*** Opening DATA TO USE ***
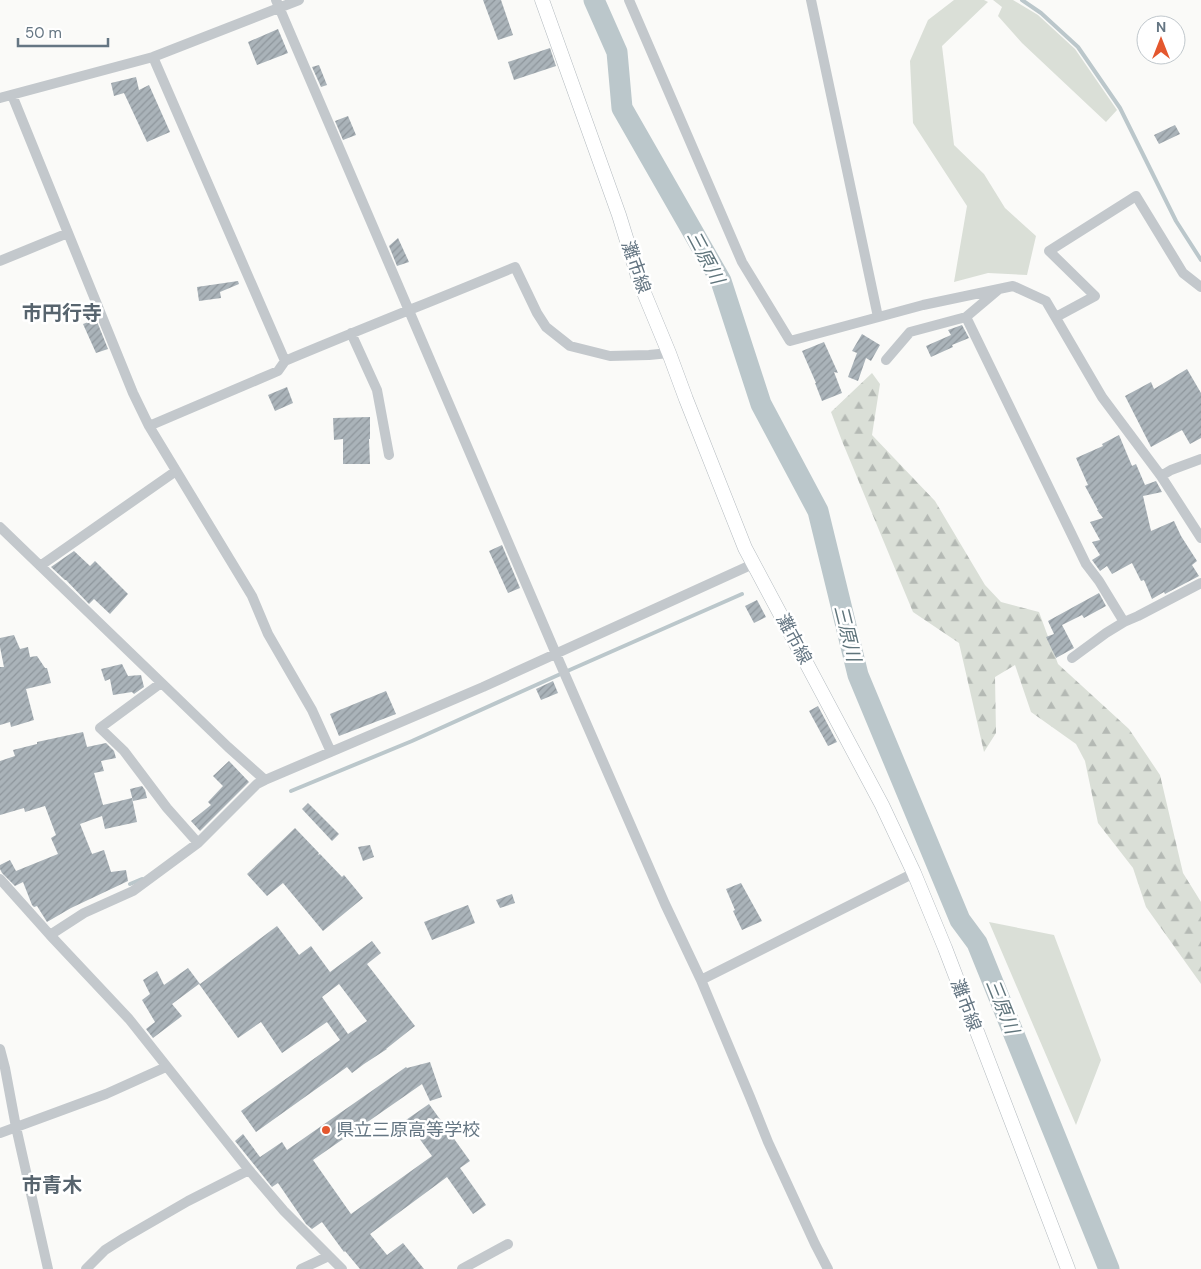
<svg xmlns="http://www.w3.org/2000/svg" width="1201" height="1269" font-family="'DM Sans','Noto Sans JP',sans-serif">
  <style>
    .green { fill: #dadfd7 }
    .forest { fill: url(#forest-firs) }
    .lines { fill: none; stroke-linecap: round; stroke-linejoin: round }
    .stream { stroke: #bbc7cb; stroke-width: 4 }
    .river { stroke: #bbc7cb; stroke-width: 21 }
    .building { fill: url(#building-hatch); fill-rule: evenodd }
    .secondary-casing { stroke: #b3babf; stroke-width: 15 }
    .street { stroke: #c3c8cc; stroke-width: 10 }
    .secondary { stroke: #fff; stroke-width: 14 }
    .poi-dot { fill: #e4572e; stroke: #fff; stroke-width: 2 }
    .labels { text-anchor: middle; stroke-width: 5; stroke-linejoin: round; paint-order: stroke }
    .street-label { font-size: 18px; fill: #657683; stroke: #fff }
    .poi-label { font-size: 18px; fill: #657683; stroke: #fff; text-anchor: start }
    .water-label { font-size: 19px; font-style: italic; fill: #60757c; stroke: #fff }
    .quarter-label { font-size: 20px; font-weight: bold; fill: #57646e; stroke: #fff }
  </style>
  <defs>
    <pattern id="forest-firs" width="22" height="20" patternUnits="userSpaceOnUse" patternTransform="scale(1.25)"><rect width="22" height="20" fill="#dadfd7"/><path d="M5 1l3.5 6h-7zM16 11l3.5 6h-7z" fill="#b4b9b4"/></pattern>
    <pattern id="building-hatch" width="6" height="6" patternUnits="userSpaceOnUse" patternTransform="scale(1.25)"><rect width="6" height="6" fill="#aab3b9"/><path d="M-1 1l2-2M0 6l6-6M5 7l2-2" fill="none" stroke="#8e969c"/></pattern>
  </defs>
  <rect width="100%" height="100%" fill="#fafaf8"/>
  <path class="green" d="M954,0H984L988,2L942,46L954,145L984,174L1005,208L1036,236L1027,275L988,273L954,282L967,206L913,123L910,61L928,20Z
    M993,0H1013L1038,15L1075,49L1117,110L1106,122L1022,43L998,16L1002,7Z
    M989,922L1054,935L1101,1060L1076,1125Z"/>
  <path class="forest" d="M872,373L880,384L872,435L935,501L985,585L1001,602L1039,612L1058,664L1129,729L1160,775L1183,873L1201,902V984L1146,907L1133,868L1098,823L1085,761L1076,744L1031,712L1015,665L995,677L996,733L984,752L959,643L913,612L842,441L831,412Z"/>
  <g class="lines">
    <path class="stream" d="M1022,0L1041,13L1078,47L1120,108L1176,221L1201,260
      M291,791L412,741L556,676L742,594
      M130,884L142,879"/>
    <path class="river" d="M594,0L617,52L622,108L721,281L761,404L818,511L858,675L960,920L977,943L1109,1269"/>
  </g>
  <path class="building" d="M483,0H501L513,35L498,40Z
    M278,29L288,53L257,65L248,42Z
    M550,48L556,66L514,80L508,62Z
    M319,65L327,85L321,87L312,67Z
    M136,77L139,90L149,85L170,132L147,142L124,93L114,96L111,83Z
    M348,116L356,135L343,140L335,121Z
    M1175,125L1180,134L1159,144L1154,135Z
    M398,238L409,262L397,266L389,246Z
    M238,281L239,284L220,292L221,298L199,301L197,287Z
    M96,319L108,349L96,353L83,324Z
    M962,325L969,338L952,345L953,347L931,357L926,346L951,335L948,330Z
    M862,334L880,345L871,361L866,358L858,381L848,377L857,353L852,351Z
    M824,342L838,373L834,372L842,393L822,401L815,383H816L802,351Z
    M1187,369L1201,393V438L1190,444L1182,430L1151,447L1125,396L1151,382L1154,389Z
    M287,387L293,403L275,411L268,395Z
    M370,417V439H369L370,464H343V439L334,440L333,418Z
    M1119,435L1132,466L1136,464L1145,485L1156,481L1162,492L1143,496L1151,531L1174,521L1181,536L1197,561L1192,565L1199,576L1165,594L1164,592L1152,599L1144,580L1141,581L1132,563L1112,574L1107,566L1100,571L1092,560L1100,555L1092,542L1100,540L1090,522L1103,518L1097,510H1098L1085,486L1088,485L1076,458L1103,446L1102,444Z
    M502,545L520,588L508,593L489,551Z
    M74,551L90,566L95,561L128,594L110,614L94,599L89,604L66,580H65L51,567Z
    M1099,593L1106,606L1084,618L1082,615L1062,625L1074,648L1056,658L1046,637L1054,634L1048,621Z
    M757,600L766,617L754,623L745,606Z
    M14,635L20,649L28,647L30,657L37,656L45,668H47L51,683L26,689L34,720L11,727L10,722L0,725V667H4L0,647V638Z
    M122,664L128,676L141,675L144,687L134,694L132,692L113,695L110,679L105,681L101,669Z
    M553,681L558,693L541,700L536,689Z
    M386,691L396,714L339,736L330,714Z
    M818,706L837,742L828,746L809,711Z
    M83,732L87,747L106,743L114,751L116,758L101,761L104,771L94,773L103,805L132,798L137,822L105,829L102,816L80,824L92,854L104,850L111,872L126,870L128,881L71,908L47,922L37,906L34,907L32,905L23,882L15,886L2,873L0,869V865L10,860L16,871L58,854L51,838L56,835L45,806L25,812L24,808L0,815V761L15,756L13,750L37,744V742Z
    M229,761L249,782L200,831L191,821L211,805L208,802L223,786L213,776Z
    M142,786L145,790L147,798L133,801L130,789Z
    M308,803L339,834L332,841L302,809Z
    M295,828L319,853L318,855L320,854L342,877L344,875L363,898L323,931L283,883L267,896L247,874Z
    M370,845L374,857L363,861L358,847Z
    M741,883L762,921L742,930L733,911L735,910L726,889Z
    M512,894L515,903L500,908L496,900Z
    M468,905L475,923L432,940L424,922Z
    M277,926L299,955L311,946L330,972L372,941L381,953L367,964L415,1026L386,1049H387L364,1064L352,1073L347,1067L256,1132L241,1111L340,1040L327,1022L282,1053L261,1022L238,1038L199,984L172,1004L182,1016L153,1038L146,1029L155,1022L142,1000L150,994L143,980L157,971L164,985L188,968L200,984ZM339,984L367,1021L348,1034L322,997Z
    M430,1062L442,1097L430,1101L422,1084L313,1160L351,1214L432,1156L406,1120L429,1104L470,1161L460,1168L486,1205L473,1214L447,1177L370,1234L387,1255L403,1243L424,1269H360L345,1251L344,1252L322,1222L312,1229L306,1224L278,1183L272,1187L235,1141L243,1134L260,1157L282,1142L287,1150L406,1067L407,1068Z"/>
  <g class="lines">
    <defs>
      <path id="secondary" d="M542,0L619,215L640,283L669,353L686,399L745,548L882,805L914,873L945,948L1068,1269"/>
    </defs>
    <use href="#secondary" class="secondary-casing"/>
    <path class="street" d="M276,0L556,654L665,904L701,980L750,1097L768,1142L815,1244L828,1269
      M629,0L742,262L790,341L923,305L1013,286L1046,301L1102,397L1161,476L1201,538
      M811,0L878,317
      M153,57L285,361
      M12,95L133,393L149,426L252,596L268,634L312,710L331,752
      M0,98L153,57L299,0
      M0,261L68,233
      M966,317L1086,564L1099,581L1124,622
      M1056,317L1095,296L1049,251L1136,196L1183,273L1201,287
      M351,333L377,390L389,455
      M886,360L910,332L966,317L998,290
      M149,426L278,371L285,361C361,329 438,299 515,267L537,313L546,327L570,346L610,356L649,355L669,353
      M1161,476L1171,470L1201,459
      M0,527L228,747L265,780
      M40,566L176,471
      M1072,658L1106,633L1124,622L1138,616L1201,583
      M161,683L100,728L124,751L167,808L198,843
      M0,879L50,935L129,1019L249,1170L284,1211L342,1269
      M50,935L84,913L133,891L198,843L257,784L265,780L483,687L753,564
      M701,980L914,873
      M0,1049L5,1068L16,1127L48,1269
      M0,1133L106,1094L166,1067
      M86,1269L105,1250L124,1238L188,1201L249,1170
      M301,1269L329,1256
      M462,1269L508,1244"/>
    <use href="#secondary" class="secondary"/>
  </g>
  <circle class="poi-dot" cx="326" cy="1130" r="5"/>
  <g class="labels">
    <g class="street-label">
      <text transform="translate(636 267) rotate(71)" y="6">灘市線</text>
      <text transform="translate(794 639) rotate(62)" y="6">灘市線</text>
      <text transform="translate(966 1005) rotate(69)" y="6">灘市線</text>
    </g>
    <g class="poi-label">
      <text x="336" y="1136">県立三原高等学校</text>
    </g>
    <g class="water-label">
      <text transform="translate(706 257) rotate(62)" y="7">三原川</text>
      <text transform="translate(848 633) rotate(76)" y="7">三原川</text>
      <text transform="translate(1003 1006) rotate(68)" y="7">三原川</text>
    </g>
    <g class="quarter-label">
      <text x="62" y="320">市円行寺</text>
      <text x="52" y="1192">市青木</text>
    </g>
  </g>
  <g transform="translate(1161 40)"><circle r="24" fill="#ffffff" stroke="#c1c8cd"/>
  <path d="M0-4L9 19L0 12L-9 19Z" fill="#e4572e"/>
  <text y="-8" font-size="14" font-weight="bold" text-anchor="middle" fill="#657683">N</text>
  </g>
  <path d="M18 38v8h90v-8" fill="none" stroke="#657683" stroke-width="2.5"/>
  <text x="25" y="38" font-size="15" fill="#657683" stroke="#ffffff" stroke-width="4" paint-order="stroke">50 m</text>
</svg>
*** Closing DATA TO USE ***
Search the data above for the word "linejoin", then gather each line in which it appears.

EXERCISE OUTPUT:
    .lines { fill: none; stroke-linecap: round; stroke-linejoin: round }
    .labels { text-anchor: middle; stroke-width: 5; stroke-linejoin: round; paint-order: stroke }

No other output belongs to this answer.